Every call that sends document content to an Ollama instance produces a DOCUMENT_PII_SENT_TO_LLM entry. The event is written before the HTTP request leaves Arbiter so the record exists even when Ollama is unreachable or returns an error.

Field in details Content
instanceId MongoDB ID of the Ollama instance
instanceName Display name of the Ollama instance
model Model name sent to Ollama (e.g. llama3)
spanCount Number of PII spans included in the prompt (Explain calls only)
spanId ID of the span being evaluated (Second Opinion calls only)
spanType PII type of that span (Second Opinion calls only)

The resource type is always Document and the resource ID is the parent document's ID — even for Second Opinion calls, which originate from a span — because the full document text is always included in the prompt.

Ollama logging

Arbiter sends the full unredacted document text and all PII span values to Ollama in the request body.

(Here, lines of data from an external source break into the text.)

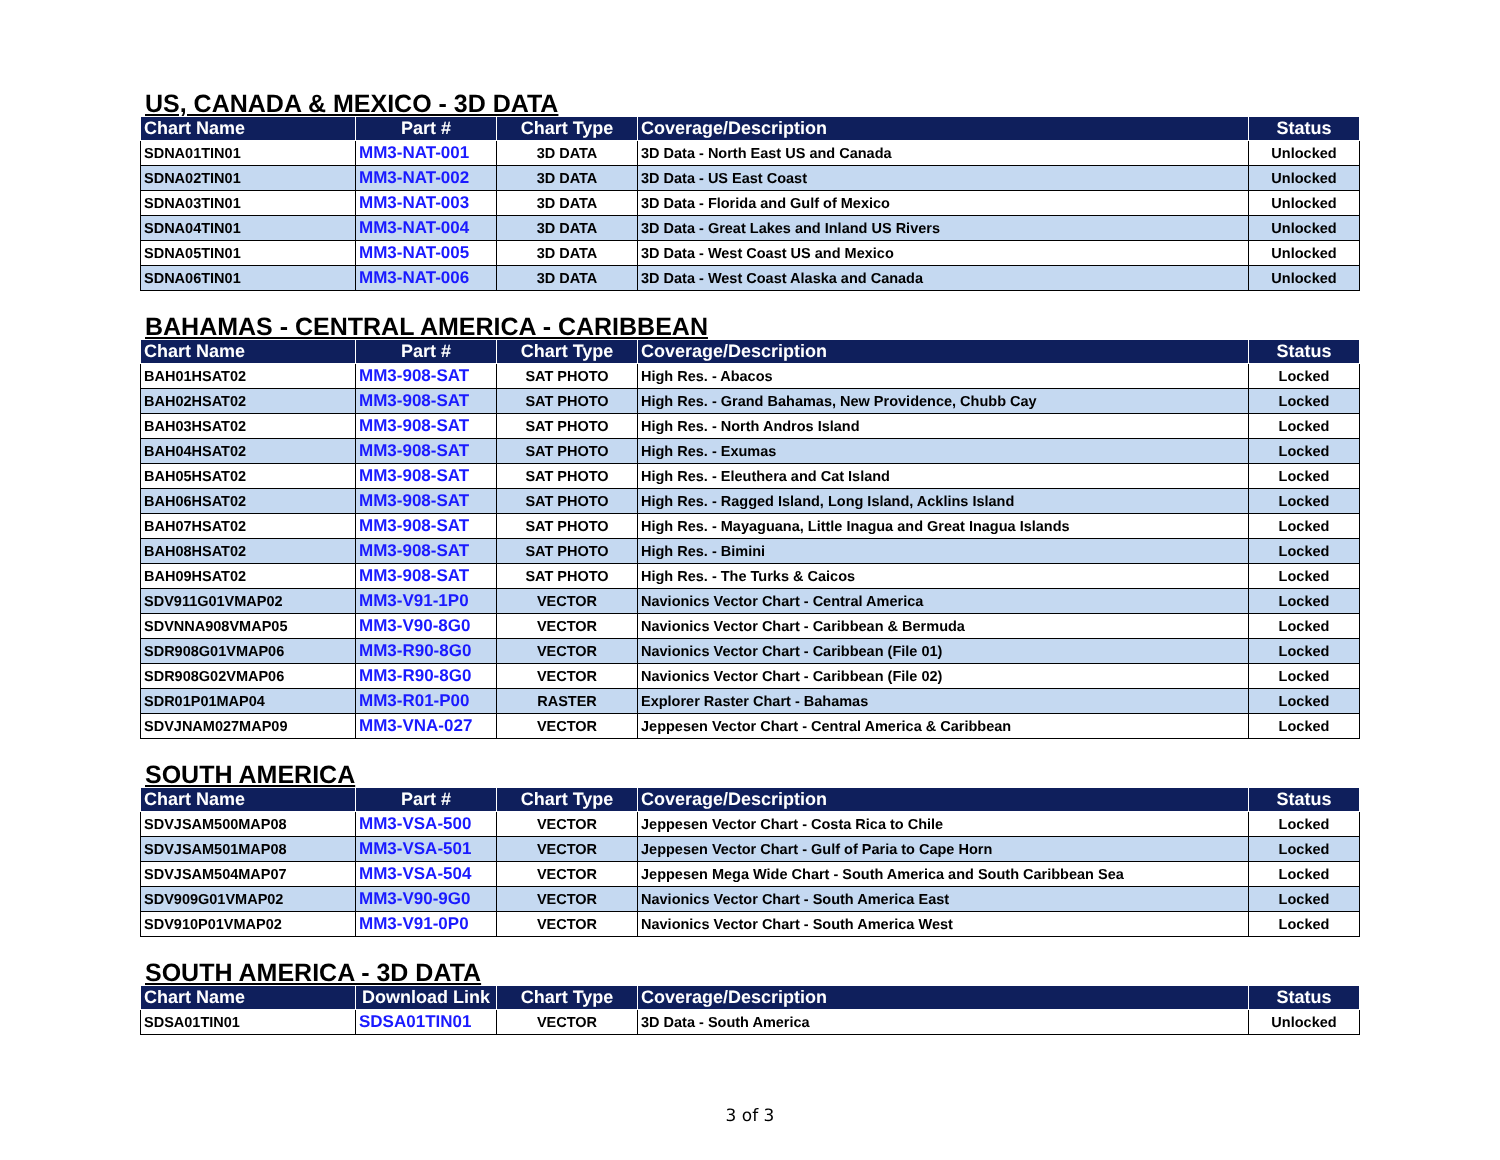US, CANADA & MEXICO - 3D DATA
| Chart Name | Part # | Chart Type | Coverage/Description | Status |
| --- | --- | --- | --- | --- |
| SDNA01TIN01 | MM3-NAT-001 | 3D DATA | 3D Data - North East US and Canada | Unlocked |
| SDNA02TIN01 | MM3-NAT-002 | 3D DATA | 3D Data - US East Coast | Unlocked |
| SDNA03TIN01 | MM3-NAT-003 | 3D DATA | 3D Data - Florida and Gulf of Mexico | Unlocked |
| SDNA04TIN01 | MM3-NAT-004 | 3D DATA | 3D Data - Great Lakes and Inland US Rivers | Unlocked |
| SDNA05TIN01 | MM3-NAT-005 | 3D DATA | 3D Data - West Coast US and Mexico | Unlocked |
| SDNA06TIN01 | MM3-NAT-006 | 3D DATA | 3D Data - West Coast Alaska and Canada | Unlocked |
BAHAMAS - CENTRAL AMERICA - CARIBBEAN
| Chart Name | Part # | Chart Type | Coverage/Description | Status |
| --- | --- | --- | --- | --- |
| BAH01HSAT02 | MM3-908-SAT | SAT PHOTO | High Res. - Abacos | Locked |
| BAH02HSAT02 | MM3-908-SAT | SAT PHOTO | High Res. - Grand Bahamas, New Providence, Chubb Cay | Locked |
| BAH03HSAT02 | MM3-908-SAT | SAT PHOTO | High Res. - North Andros Island | Locked |
| BAH04HSAT02 | MM3-908-SAT | SAT PHOTO | High Res. - Exumas | Locked |
| BAH05HSAT02 | MM3-908-SAT | SAT PHOTO | High Res. - Eleuthera and Cat Island | Locked |
| BAH06HSAT02 | MM3-908-SAT | SAT PHOTO | High Res. - Ragged Island, Long Island, Acklins Island | Locked |
| BAH07HSAT02 | MM3-908-SAT | SAT PHOTO | High Res. - Mayaguana, Little Inagua and Great Inagua Islands | Locked |
| BAH08HSAT02 | MM3-908-SAT | SAT PHOTO | High Res. - Bimini | Locked |
| BAH09HSAT02 | MM3-908-SAT | SAT PHOTO | High Res. - The Turks & Caicos | Locked |
| SDV911G01VMAP02 | MM3-V91-1P0 | VECTOR | Navionics Vector Chart - Central America | Locked |
| SDVNNA908VMAP05 | MM3-V90-8G0 | VECTOR | Navionics Vector Chart - Caribbean & Bermuda | Locked |
| SDR908G01VMAP06 | MM3-R90-8G0 | VECTOR | Navionics Vector Chart - Caribbean (File 01) | Locked |
| SDR908G02VMAP06 | MM3-R90-8G0 | VECTOR | Navionics Vector Chart - Caribbean (File 02) | Locked |
| SDR01P01MAP04 | MM3-R01-P00 | RASTER | Explorer Raster Chart - Bahamas | Locked |
| SDVJNAM027MAP09 | MM3-VNA-027 | VECTOR | Jeppesen Vector Chart - Central America & Caribbean | Locked |
SOUTH AMERICA
| Chart Name | Part # | Chart Type | Coverage/Description | Status |
| --- | --- | --- | --- | --- |
| SDVJSAM500MAP08 | MM3-VSA-500 | VECTOR | Jeppesen Vector Chart - Costa Rica to Chile | Locked |
| SDVJSAM501MAP08 | MM3-VSA-501 | VECTOR | Jeppesen Vector Chart - Gulf of Paria to Cape Horn | Locked |
| SDVJSAM504MAP07 | MM3-VSA-504 | VECTOR | Jeppesen Mega Wide Chart - South America and South Caribbean Sea | Locked |
| SDV909G01VMAP02 | MM3-V90-9G0 | VECTOR | Navionics Vector Chart - South America East | Locked |
| SDV910P01VMAP02 | MM3-V91-0P0 | VECTOR | Navionics Vector Chart - South America West | Locked |
SOUTH AMERICA - 3D DATA
| Chart Name | Download Link | Chart Type | Coverage/Description | Status |
| --- | --- | --- | --- | --- |
| SDSA01TIN01 | SDSA01TIN01 | VECTOR | 3D Data - South America | Unlocked |
3 of 3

Ollama must be deployed with request-body logging disabled. If OLLAMA_DEBUG=1 is set or your Ollama deployment forwards request bodies to an external logging sink, PII will appear in logs outside Arbiter's security boundary. See Admin → LLM-as-a-Judge for configuration requirements.

Storage and retention

Audit entries are stored in MongoDB and are indexed by timestamp, the actor's email, action, resource type, and resource ID so the Audit Log search remains fast as the collection grows. Arbiter does not automatically expire entries — set up a database-level TTL on the timestamp field or a periodic deletion job if you need bounded retention.

Failure modes

If writing an audit entry fails (e.g., MongoDB is unavailable for a moment), the action it describes still succeeds — the audit service swallows the exception and logs a warning. This trades audit completeness for application availability; review logs from the Arbiter process for any "Failed to write audit log entry" warnings.